Hace ahora dos años, intentando arreglarle a un familiar un tendedero, al anudar el cordel, quemé la punta para que no se deshilachara, con la mala fortuna que me goteó el plástico líquido incandescente en la mano. Me duró la quemadura producida más de un año; claro, no paraba de quitarme la pupa, que no era más que la señal de que estaba cicatrizando, y otra vez a empezar de nuevo.
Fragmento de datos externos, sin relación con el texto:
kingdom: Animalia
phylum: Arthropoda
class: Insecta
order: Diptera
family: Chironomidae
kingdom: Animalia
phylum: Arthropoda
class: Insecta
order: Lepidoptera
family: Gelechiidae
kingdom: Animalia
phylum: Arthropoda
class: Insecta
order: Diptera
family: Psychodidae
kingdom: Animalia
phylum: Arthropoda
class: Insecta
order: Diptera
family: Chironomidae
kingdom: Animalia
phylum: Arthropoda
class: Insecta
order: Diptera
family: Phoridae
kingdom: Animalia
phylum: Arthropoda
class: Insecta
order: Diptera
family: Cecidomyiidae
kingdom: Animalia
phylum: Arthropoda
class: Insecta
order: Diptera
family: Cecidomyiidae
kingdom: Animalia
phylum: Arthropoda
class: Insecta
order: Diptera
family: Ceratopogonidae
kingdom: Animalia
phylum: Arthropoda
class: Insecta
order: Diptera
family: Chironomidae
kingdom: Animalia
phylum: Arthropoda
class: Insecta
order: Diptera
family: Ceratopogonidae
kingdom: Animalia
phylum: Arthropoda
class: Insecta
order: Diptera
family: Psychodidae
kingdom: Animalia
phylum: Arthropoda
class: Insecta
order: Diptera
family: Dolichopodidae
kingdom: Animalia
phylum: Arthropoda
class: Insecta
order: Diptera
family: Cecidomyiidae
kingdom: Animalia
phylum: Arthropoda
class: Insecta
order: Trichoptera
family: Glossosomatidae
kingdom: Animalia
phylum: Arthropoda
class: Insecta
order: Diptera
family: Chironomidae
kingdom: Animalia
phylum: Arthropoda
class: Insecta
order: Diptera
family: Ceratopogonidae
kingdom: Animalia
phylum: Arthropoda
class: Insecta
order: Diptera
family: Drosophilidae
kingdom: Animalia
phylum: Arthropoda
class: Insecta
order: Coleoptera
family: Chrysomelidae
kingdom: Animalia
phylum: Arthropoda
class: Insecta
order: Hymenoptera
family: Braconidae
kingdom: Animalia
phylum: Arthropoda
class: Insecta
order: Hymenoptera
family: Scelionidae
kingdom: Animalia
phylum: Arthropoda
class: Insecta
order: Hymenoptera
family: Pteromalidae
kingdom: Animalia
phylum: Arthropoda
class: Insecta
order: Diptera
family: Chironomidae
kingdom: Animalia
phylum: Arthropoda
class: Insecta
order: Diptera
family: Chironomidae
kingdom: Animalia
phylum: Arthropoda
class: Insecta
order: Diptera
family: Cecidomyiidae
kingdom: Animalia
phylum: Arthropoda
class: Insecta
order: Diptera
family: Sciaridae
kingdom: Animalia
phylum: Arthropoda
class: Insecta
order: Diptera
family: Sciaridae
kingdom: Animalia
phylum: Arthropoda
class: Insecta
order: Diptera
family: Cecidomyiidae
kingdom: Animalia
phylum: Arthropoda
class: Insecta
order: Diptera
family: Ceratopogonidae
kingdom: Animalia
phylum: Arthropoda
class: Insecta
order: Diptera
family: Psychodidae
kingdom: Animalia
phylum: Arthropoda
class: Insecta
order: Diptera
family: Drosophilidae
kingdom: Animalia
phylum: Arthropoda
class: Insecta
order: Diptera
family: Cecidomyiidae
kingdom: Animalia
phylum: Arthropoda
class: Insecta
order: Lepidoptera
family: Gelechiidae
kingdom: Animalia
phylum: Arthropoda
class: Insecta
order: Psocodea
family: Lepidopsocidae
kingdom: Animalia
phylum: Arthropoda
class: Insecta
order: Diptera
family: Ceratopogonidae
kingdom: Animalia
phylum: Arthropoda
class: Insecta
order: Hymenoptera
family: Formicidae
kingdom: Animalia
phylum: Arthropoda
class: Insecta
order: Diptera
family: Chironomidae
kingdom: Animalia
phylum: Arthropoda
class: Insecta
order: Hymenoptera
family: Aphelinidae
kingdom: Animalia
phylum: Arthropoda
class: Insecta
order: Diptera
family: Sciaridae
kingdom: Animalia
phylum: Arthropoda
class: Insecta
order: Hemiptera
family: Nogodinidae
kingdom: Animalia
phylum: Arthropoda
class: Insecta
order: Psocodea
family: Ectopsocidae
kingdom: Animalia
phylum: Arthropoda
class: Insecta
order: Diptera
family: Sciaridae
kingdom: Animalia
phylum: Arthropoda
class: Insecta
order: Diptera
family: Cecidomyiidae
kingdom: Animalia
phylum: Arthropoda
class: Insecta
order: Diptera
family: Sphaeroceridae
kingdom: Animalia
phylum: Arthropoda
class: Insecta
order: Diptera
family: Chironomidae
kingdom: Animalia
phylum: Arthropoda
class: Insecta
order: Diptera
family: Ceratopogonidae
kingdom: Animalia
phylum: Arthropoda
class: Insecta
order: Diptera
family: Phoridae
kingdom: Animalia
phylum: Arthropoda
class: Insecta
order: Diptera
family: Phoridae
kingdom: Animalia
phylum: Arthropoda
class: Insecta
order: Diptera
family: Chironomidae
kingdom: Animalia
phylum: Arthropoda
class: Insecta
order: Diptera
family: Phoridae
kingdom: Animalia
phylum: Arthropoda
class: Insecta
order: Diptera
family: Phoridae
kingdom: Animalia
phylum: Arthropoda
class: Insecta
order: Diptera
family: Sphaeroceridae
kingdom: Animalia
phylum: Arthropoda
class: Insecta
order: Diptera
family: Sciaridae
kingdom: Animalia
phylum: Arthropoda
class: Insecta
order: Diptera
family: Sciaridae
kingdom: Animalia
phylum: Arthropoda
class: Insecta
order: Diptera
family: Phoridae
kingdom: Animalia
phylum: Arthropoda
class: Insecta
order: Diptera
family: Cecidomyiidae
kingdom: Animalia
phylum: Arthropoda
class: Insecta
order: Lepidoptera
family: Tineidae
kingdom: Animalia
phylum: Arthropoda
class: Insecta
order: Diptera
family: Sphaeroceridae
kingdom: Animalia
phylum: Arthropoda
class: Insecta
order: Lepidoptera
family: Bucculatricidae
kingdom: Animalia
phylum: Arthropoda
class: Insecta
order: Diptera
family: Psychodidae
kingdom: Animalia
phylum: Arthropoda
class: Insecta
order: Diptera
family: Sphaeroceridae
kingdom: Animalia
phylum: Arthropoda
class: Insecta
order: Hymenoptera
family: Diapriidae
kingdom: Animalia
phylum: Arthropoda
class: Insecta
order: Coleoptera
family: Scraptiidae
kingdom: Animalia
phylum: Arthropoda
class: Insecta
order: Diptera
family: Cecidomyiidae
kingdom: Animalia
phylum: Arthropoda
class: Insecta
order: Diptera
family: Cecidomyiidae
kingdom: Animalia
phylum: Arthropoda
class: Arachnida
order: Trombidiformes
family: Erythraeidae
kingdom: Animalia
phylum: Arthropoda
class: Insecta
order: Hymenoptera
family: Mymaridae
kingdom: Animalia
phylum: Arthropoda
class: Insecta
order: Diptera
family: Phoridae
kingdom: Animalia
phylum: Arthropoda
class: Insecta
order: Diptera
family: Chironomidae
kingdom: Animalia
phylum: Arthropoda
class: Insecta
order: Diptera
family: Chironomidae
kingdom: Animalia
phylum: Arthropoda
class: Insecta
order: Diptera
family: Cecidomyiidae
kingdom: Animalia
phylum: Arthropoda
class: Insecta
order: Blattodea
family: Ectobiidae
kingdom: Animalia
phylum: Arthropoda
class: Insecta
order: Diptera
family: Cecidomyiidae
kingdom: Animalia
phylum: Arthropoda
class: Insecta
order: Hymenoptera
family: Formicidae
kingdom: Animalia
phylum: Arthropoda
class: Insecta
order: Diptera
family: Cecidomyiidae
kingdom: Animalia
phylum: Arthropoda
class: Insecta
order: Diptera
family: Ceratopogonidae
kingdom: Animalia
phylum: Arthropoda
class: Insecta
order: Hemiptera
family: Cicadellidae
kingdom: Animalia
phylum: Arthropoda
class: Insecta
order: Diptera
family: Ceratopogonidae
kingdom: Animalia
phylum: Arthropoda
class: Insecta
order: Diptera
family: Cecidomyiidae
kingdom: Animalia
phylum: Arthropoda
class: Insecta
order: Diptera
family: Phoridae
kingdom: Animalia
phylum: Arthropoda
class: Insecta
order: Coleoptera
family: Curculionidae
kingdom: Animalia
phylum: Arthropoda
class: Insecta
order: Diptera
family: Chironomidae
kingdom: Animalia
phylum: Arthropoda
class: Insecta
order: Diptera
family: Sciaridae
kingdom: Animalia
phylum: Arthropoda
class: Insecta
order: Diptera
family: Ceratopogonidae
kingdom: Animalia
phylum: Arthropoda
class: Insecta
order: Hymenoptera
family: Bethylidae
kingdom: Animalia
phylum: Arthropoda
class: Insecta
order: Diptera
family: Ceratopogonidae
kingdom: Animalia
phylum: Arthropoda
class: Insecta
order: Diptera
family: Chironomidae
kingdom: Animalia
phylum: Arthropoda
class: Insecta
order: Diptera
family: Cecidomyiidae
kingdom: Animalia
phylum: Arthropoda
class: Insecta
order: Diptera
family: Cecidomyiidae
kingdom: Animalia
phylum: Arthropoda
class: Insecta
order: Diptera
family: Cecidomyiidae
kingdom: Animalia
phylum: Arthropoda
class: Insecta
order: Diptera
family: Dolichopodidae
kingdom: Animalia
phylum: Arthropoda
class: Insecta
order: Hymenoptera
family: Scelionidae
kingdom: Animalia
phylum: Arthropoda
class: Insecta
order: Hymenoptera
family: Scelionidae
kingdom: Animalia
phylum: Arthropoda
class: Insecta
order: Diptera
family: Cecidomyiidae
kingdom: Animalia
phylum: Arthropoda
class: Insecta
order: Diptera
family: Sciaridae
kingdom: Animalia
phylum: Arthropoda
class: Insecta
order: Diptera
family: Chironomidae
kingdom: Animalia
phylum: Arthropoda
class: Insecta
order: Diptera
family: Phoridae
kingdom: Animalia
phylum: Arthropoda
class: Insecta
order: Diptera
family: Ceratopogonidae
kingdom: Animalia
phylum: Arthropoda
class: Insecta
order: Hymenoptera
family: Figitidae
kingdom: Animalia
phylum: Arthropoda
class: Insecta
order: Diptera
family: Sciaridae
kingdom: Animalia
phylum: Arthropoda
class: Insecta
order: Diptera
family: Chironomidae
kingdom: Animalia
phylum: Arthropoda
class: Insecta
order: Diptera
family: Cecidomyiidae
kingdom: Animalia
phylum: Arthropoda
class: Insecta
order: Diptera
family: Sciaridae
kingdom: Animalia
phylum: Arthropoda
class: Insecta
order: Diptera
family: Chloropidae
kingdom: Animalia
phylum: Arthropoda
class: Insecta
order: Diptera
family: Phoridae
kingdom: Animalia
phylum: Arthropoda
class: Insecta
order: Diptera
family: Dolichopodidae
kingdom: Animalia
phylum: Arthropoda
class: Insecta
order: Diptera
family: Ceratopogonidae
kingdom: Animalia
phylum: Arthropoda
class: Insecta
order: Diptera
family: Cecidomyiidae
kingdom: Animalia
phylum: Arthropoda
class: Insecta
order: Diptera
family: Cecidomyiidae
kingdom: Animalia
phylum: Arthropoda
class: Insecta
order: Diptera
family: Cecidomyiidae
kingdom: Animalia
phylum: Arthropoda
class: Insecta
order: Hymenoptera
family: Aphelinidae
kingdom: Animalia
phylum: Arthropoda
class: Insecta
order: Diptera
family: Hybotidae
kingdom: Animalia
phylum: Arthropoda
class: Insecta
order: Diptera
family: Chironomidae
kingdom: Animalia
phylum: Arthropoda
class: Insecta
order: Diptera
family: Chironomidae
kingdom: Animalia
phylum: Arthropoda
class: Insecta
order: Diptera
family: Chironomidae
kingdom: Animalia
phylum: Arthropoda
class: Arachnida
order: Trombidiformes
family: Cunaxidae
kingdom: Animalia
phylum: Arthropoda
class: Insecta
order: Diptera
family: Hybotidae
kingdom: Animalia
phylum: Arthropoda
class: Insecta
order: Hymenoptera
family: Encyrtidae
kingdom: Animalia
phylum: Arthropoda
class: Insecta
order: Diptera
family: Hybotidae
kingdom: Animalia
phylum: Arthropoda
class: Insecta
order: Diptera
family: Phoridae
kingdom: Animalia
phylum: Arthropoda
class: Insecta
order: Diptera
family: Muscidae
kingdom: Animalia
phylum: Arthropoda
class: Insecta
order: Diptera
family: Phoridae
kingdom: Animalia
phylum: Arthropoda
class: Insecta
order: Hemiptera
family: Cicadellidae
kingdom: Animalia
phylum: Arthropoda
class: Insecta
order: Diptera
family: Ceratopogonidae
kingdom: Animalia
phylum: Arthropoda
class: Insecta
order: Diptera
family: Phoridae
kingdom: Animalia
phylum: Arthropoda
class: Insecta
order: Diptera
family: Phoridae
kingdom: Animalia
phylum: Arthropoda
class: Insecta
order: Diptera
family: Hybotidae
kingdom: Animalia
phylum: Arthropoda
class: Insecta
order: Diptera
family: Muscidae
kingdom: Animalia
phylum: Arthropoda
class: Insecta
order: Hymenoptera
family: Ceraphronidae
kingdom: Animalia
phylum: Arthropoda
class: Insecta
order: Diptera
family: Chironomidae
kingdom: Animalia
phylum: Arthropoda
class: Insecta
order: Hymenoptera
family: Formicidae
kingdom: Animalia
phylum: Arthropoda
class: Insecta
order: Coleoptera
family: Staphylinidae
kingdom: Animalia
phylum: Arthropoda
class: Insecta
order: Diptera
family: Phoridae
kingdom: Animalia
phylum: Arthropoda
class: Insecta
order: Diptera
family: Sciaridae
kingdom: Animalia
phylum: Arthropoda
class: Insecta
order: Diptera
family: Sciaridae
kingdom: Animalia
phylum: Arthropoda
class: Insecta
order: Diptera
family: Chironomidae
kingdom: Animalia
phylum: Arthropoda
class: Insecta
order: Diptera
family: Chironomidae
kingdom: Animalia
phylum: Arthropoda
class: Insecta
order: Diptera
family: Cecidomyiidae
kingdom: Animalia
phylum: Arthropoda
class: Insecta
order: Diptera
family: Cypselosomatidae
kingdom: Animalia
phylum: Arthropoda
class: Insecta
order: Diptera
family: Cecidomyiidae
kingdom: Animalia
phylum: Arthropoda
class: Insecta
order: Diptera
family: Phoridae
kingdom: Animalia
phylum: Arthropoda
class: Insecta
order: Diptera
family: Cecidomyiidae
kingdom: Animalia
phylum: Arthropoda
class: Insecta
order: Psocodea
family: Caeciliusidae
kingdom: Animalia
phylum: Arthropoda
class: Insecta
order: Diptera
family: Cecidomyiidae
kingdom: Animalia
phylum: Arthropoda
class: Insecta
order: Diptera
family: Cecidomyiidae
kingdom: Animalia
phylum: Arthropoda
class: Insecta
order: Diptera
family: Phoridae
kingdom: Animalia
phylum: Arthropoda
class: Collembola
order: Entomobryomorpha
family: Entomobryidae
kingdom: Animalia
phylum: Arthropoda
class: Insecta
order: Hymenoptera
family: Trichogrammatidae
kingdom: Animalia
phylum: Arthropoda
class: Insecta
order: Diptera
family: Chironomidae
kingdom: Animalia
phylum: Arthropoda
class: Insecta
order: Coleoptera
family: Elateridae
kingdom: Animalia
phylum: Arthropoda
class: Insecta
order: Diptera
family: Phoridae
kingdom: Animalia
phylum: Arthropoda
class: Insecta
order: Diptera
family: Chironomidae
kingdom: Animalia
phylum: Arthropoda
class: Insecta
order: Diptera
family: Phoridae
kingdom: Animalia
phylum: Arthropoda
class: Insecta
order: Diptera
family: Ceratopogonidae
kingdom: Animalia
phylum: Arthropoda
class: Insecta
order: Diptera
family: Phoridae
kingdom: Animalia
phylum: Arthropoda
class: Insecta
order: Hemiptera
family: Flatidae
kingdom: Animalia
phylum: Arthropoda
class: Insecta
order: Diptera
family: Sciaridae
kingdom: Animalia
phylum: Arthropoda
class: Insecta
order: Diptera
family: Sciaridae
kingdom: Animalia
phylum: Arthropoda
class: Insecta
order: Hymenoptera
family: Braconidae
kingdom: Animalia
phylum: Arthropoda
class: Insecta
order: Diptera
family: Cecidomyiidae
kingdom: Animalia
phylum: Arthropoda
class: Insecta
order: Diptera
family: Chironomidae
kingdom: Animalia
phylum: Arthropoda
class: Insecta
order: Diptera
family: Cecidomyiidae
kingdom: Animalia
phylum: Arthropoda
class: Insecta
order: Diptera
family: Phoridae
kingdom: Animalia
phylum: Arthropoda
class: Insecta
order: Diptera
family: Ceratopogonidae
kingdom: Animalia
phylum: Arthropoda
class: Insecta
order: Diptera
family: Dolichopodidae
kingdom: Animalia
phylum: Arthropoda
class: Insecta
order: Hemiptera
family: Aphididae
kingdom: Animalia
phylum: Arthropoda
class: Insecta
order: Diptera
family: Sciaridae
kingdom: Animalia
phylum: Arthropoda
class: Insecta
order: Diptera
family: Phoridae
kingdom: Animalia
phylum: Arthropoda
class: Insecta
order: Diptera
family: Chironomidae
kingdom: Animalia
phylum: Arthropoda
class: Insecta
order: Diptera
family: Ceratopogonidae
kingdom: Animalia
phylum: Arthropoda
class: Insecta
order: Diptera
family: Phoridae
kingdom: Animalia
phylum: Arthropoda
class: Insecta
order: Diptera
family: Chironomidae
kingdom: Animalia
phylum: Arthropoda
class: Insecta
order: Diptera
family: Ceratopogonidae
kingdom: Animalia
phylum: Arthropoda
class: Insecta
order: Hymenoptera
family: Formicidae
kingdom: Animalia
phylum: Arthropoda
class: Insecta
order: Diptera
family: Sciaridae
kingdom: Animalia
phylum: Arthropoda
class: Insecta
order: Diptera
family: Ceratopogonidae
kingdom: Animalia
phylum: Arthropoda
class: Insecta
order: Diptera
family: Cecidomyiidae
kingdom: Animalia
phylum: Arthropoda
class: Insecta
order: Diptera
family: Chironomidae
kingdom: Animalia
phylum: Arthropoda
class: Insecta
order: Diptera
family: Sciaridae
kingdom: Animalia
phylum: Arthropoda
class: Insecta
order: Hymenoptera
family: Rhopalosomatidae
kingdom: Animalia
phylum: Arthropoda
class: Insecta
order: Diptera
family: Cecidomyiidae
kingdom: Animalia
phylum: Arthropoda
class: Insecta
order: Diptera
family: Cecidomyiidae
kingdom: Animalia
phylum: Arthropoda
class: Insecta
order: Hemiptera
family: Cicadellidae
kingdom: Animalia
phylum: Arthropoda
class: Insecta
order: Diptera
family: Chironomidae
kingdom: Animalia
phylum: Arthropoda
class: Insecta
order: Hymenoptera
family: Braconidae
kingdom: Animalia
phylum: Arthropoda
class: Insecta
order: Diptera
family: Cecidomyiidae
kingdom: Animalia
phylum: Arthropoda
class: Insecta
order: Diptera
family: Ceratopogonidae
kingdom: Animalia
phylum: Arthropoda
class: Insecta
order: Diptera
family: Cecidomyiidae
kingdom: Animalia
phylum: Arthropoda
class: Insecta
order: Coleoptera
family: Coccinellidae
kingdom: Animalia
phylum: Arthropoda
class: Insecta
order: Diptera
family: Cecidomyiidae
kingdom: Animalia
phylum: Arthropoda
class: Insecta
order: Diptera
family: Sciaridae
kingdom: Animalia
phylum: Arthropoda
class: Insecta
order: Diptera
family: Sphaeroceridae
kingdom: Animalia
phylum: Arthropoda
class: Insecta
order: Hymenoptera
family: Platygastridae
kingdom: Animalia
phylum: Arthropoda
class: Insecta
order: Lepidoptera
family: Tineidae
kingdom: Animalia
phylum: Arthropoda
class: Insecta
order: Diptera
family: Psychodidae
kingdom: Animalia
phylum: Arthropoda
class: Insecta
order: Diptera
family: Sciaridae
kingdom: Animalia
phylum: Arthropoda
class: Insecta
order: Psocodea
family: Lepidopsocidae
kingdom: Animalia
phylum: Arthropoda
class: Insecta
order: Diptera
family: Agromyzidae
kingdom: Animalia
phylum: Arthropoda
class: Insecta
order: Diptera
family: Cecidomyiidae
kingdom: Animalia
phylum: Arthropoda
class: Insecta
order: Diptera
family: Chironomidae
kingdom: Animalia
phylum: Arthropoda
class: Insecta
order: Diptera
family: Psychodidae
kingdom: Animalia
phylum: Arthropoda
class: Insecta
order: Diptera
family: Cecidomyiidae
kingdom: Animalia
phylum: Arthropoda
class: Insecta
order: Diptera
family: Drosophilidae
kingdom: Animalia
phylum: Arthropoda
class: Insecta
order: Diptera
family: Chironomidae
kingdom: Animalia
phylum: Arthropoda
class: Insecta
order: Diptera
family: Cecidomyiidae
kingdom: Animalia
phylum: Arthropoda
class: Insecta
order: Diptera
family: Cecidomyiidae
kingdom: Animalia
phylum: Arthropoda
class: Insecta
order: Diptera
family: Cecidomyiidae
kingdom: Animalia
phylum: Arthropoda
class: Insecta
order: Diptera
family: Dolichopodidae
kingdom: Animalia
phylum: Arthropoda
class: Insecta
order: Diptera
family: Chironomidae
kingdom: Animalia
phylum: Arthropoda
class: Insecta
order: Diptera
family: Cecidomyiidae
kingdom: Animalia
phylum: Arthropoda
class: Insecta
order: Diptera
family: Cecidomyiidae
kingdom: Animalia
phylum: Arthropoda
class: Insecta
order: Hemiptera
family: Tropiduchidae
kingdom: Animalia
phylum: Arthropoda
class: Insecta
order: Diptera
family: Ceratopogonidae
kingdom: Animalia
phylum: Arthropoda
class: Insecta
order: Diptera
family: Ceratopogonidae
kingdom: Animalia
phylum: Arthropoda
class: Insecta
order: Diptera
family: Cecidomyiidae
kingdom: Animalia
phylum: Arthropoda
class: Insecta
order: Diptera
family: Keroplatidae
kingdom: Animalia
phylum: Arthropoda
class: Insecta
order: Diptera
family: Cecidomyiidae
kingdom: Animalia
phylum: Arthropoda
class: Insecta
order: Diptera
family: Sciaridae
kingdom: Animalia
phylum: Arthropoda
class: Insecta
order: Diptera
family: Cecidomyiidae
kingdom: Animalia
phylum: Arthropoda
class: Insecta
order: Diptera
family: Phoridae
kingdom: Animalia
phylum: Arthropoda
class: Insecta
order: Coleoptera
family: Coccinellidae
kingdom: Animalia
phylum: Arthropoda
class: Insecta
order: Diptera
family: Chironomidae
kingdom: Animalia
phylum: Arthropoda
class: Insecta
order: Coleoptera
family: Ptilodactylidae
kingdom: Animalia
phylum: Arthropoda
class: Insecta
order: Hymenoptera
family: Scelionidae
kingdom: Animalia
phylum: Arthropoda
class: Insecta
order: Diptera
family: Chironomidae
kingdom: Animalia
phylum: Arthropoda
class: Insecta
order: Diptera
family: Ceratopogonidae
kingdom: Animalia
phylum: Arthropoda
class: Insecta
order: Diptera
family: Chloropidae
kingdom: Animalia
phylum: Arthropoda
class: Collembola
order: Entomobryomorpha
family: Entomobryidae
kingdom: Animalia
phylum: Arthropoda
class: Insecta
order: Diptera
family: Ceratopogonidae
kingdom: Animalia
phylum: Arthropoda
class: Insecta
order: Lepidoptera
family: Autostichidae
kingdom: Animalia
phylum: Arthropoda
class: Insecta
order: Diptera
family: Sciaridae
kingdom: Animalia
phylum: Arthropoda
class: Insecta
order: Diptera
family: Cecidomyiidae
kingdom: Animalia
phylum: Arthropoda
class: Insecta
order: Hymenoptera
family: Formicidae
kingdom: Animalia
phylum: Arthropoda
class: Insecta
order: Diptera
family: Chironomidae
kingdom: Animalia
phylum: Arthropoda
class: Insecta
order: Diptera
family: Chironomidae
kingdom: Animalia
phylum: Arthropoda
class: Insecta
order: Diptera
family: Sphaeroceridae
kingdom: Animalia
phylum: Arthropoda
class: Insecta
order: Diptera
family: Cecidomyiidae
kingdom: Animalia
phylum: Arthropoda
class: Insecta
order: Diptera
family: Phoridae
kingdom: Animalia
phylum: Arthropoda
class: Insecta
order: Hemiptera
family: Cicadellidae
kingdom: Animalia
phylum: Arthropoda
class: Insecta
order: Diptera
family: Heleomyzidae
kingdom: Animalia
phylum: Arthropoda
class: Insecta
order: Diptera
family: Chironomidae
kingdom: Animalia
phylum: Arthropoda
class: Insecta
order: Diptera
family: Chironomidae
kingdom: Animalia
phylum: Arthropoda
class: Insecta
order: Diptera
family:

Me pasa muchas veces con arañazos, con picaduras de mosquitos, con pequeñas heridas; quizá sea por la impaciencia de su pronta curación, quizá por el placer que me produce el pequeño dolor al arrancar la postilla; o quizá se deba a no poder estarme quieto con las manos sabiendo que hay algo tocable.
Exactamente lo mismo pasa con las heridas del alma, con los arañazos del corazón, con las llagas que nos producen algunos o algunas durante nuestra existencia; las postillas solo sanan correctamente si no se tocan, si no se arrancan, si no se rascan dejando hacer a nuestro cuerpo su trabajo de sanación; las pupas del alma, del corazón, de la conciencia, solo se curan permitiendo a la vida que haga su trabajo; no toquetearlas con continuos recuerdos, no arrancarlas con rabietas iracundas, no rascarlas con odios insaciables, no teniéndolas siempre presente por considerarse "toqueteables"; además sabemos que es la única forma.
No obstante, las pupas pueden llegar a sanar, pero así como pasa en la piel, siempre quedarán las marcas donde se alojaron señaladas de por vida.